** Opening SUPPLIED RECORDS block **
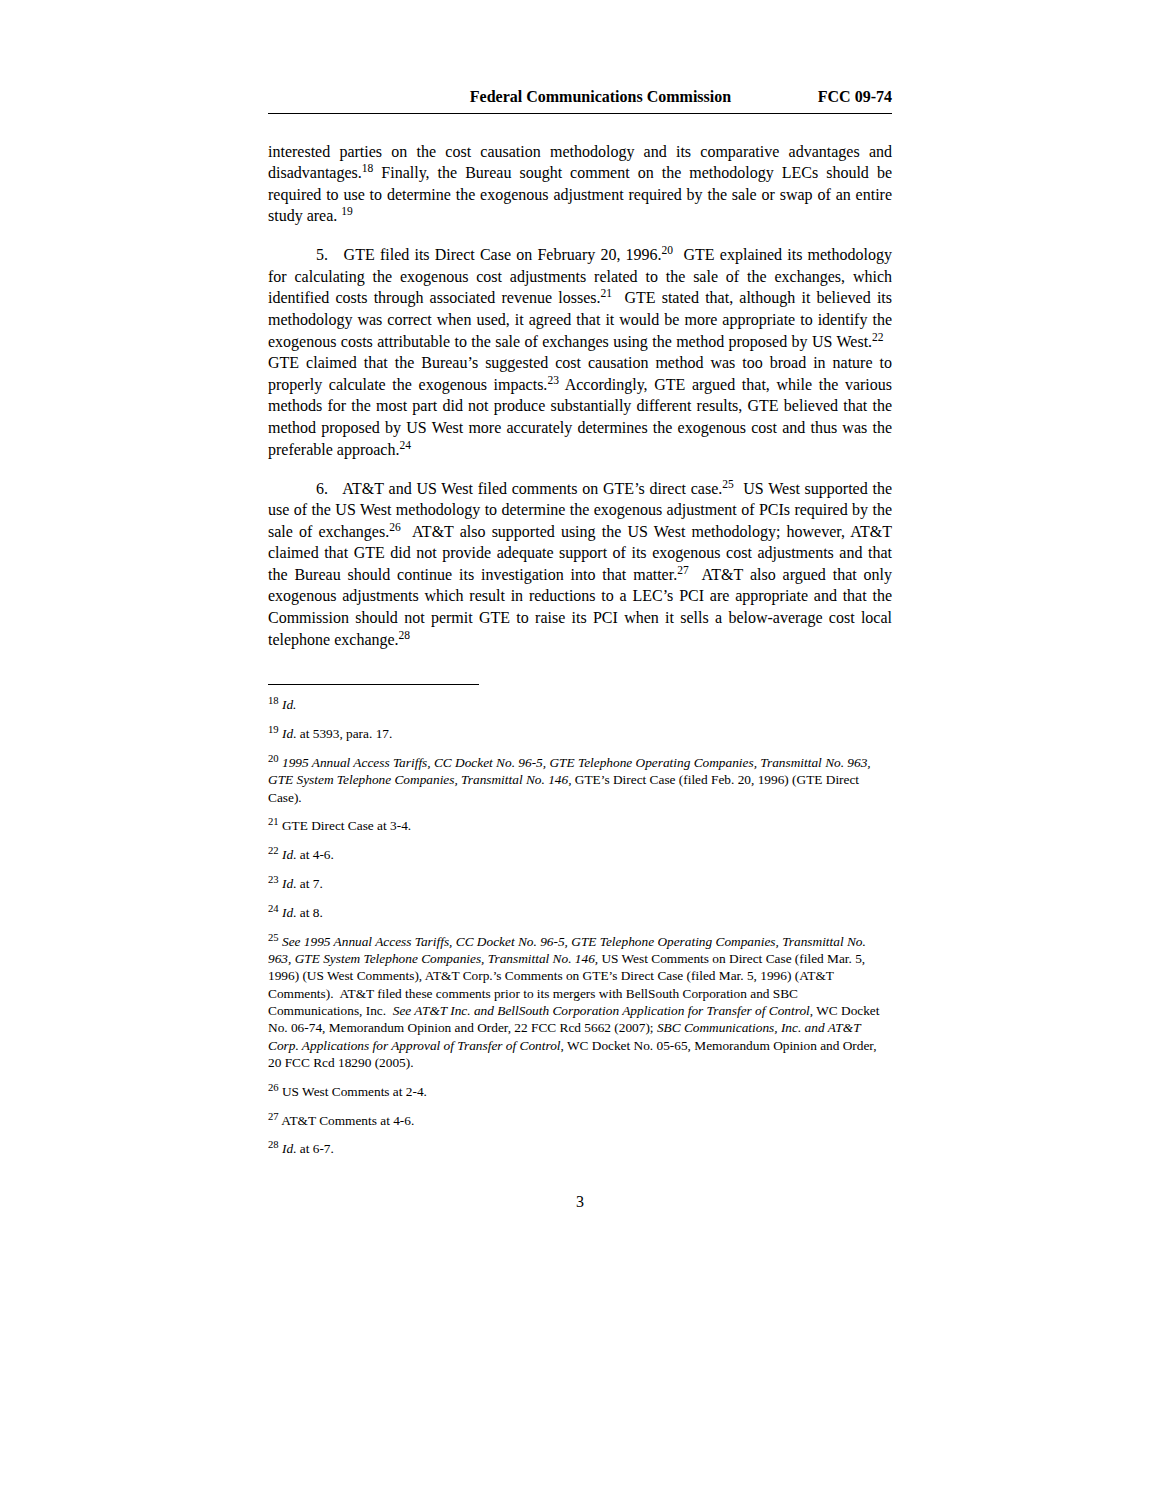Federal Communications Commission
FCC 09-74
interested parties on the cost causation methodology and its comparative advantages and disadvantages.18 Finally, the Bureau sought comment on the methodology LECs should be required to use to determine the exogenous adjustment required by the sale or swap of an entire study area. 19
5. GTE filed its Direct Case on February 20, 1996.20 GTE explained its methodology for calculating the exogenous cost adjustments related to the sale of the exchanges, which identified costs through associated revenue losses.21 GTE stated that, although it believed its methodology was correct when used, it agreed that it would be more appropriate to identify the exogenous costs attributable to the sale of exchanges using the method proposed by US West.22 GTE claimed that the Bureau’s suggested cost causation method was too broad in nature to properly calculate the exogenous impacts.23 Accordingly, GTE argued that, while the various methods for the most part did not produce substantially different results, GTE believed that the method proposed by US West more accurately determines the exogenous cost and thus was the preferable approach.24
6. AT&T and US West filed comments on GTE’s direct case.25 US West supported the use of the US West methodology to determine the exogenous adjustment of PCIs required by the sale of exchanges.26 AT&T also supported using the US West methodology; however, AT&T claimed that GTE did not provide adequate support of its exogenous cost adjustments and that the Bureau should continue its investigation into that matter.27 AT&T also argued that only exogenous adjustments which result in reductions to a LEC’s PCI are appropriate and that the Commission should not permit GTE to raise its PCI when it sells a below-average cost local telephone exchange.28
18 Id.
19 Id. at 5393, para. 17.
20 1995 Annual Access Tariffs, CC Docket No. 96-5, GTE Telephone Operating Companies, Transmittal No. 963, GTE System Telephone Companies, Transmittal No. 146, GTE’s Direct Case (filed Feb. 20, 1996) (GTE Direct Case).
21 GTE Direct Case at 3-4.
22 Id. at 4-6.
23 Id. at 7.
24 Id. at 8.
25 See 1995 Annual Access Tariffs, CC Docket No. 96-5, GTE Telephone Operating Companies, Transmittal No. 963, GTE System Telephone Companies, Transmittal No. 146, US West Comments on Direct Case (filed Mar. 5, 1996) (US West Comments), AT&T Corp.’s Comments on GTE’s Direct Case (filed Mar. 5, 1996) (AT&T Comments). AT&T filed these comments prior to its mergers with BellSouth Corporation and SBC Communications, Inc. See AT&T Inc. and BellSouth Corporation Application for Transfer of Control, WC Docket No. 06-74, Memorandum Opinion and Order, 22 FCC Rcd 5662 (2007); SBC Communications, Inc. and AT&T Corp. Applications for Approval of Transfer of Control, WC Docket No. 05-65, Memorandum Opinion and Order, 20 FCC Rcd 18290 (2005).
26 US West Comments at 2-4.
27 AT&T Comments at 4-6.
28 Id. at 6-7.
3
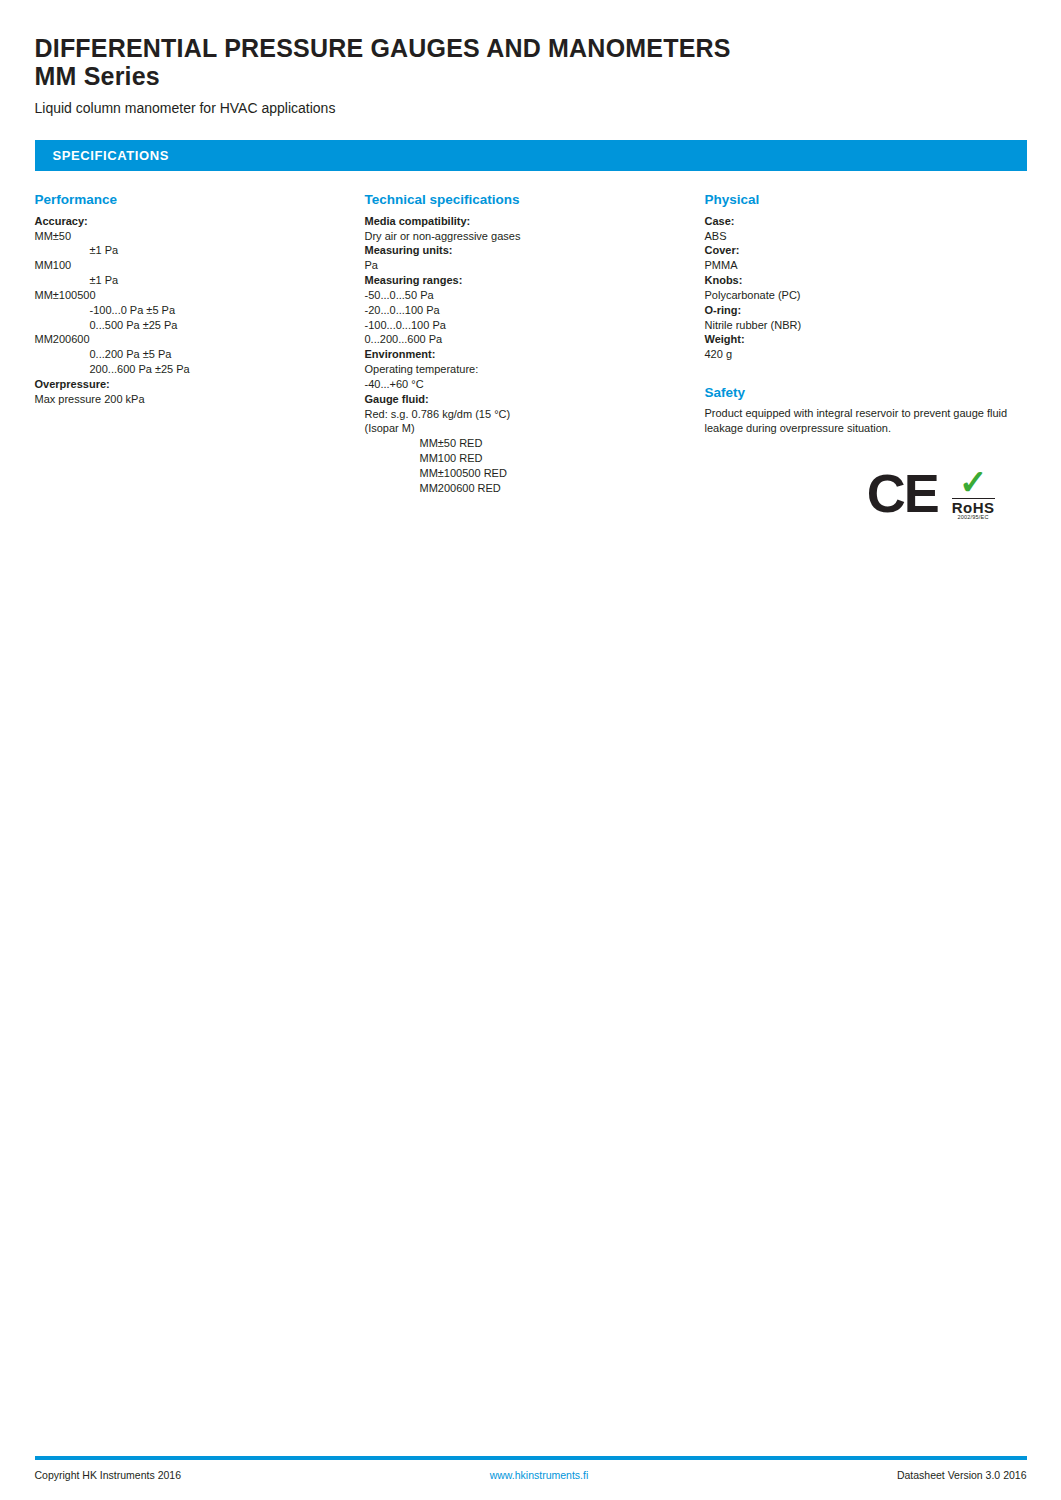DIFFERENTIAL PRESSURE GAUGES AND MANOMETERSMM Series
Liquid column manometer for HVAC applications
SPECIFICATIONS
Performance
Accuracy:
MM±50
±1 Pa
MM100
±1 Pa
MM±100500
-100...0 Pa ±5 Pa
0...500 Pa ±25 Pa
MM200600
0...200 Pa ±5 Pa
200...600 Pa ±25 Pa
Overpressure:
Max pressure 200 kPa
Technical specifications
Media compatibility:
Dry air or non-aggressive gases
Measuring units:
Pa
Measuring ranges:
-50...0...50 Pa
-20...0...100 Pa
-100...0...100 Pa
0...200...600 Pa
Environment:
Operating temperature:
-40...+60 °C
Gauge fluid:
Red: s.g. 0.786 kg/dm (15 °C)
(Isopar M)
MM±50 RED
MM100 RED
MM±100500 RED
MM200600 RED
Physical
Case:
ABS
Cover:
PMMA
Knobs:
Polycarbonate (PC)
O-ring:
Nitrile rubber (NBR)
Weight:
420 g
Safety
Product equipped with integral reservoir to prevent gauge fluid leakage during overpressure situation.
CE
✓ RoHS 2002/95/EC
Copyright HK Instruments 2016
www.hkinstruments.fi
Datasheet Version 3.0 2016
** Closing SUPPLIED RECORDS block **
The entries above need an exact copy without their pictures.

Federal Communications Commission
FCC 09-74
interested parties on the cost causation methodology and its comparative advantages and disadvantages.18 Finally, the Bureau sought comment on the methodology LECs should be required to use to determine the exogenous adjustment required by the sale or swap of an entire study area. 19
5. GTE filed its Direct Case on February 20, 1996.20 GTE explained its methodology for calculating the exogenous cost adjustments related to the sale of the exchanges, which identified costs through associated revenue losses.21 GTE stated that, although it believed its methodology was correct when used, it agreed that it would be more appropriate to identify the exogenous costs attributable to the sale of exchanges using the method proposed by US West.22 GTE claimed that the Bureau’s suggested cost causation method was too broad in nature to properly calculate the exogenous impacts.23 Accordingly, GTE argued that, while the various methods for the most part did not produce substantially different results, GTE believed that the method proposed by US West more accurately determines the exogenous cost and thus was the preferable approach.24
6. AT&T and US West filed comments on GTE’s direct case.25 US West supported the use of the US West methodology to determine the exogenous adjustment of PCIs required by the sale of exchanges.26 AT&T also supported using the US West methodology; however, AT&T claimed that GTE did not provide adequate support of its exogenous cost adjustments and that the Bureau should continue its investigation into that matter.27 AT&T also argued that only exogenous adjustments which result in reductions to a LEC’s PCI are appropriate and that the Commission should not permit GTE to raise its PCI when it sells a below-average cost local telephone exchange.28
18 Id.
19 Id. at 5393, para. 17.
20 1995 Annual Access Tariffs, CC Docket No. 96-5, GTE Telephone Operating Companies, Transmittal No. 963, GTE System Telephone Companies, Transmittal No. 146, GTE’s Direct Case (filed Feb. 20, 1996) (GTE Direct Case).
21 GTE Direct Case at 3-4.
22 Id. at 4-6.
23 Id. at 7.
24 Id. at 8.
25 See 1995 Annual Access Tariffs, CC Docket No. 96-5, GTE Telephone Operating Companies, Transmittal No. 963, GTE System Telephone Companies, Transmittal No. 146, US West Comments on Direct Case (filed Mar. 5, 1996) (US West Comments), AT&T Corp.’s Comments on GTE’s Direct Case (filed Mar. 5, 1996) (AT&T Comments). AT&T filed these comments prior to its mergers with BellSouth Corporation and SBC Communications, Inc. See AT&T Inc. and BellSouth Corporation Application for Transfer of Control, WC Docket No. 06-74, Memorandum Opinion and Order, 22 FCC Rcd 5662 (2007); SBC Communications, Inc. and AT&T Corp. Applications for Approval of Transfer of Control, WC Docket No. 05-65, Memorandum Opinion and Order, 20 FCC Rcd 18290 (2005).
26 US West Comments at 2-4.
27 AT&T Comments at 4-6.
28 Id. at 6-7.
3
DIFFERENTIAL PRESSURE GAUGES AND MANOMETERSMM Series
Liquid column manometer for HVAC applications
SPECIFICATIONS
Performance
Accuracy:
MM±50
±1 Pa
MM100
±1 Pa
MM±100500
-100...0 Pa ±5 Pa
0...500 Pa ±25 Pa
MM200600
0...200 Pa ±5 Pa
200...600 Pa ±25 Pa
Overpressure:
Max pressure 200 kPa
Technical specifications
Media compatibility:
Dry air or non-aggressive gases
Measuring units:
Pa
Measuring ranges:
-50...0...50 Pa
-20...0...100 Pa
-100...0...100 Pa
0...200...600 Pa
Environment:
Operating temperature:
-40...+60 °C
Gauge fluid:
Red: s.g. 0.786 kg/dm (15 °C)
(Isopar M)
MM±50 RED
MM100 RED
MM±100500 RED
MM200600 RED
Physical
Case:
ABS
Cover:
PMMA
Knobs:
Polycarbonate (PC)
O-ring:
Nitrile rubber (NBR)
Weight:
420 g
Safety
Product equipped with integral reservoir to prevent gauge fluid leakage during overpressure situation.
CE
✓ RoHS 2002/95/EC
Copyright HK Instruments 2016
www.hkinstruments.fi
Datasheet Version 3.0 2016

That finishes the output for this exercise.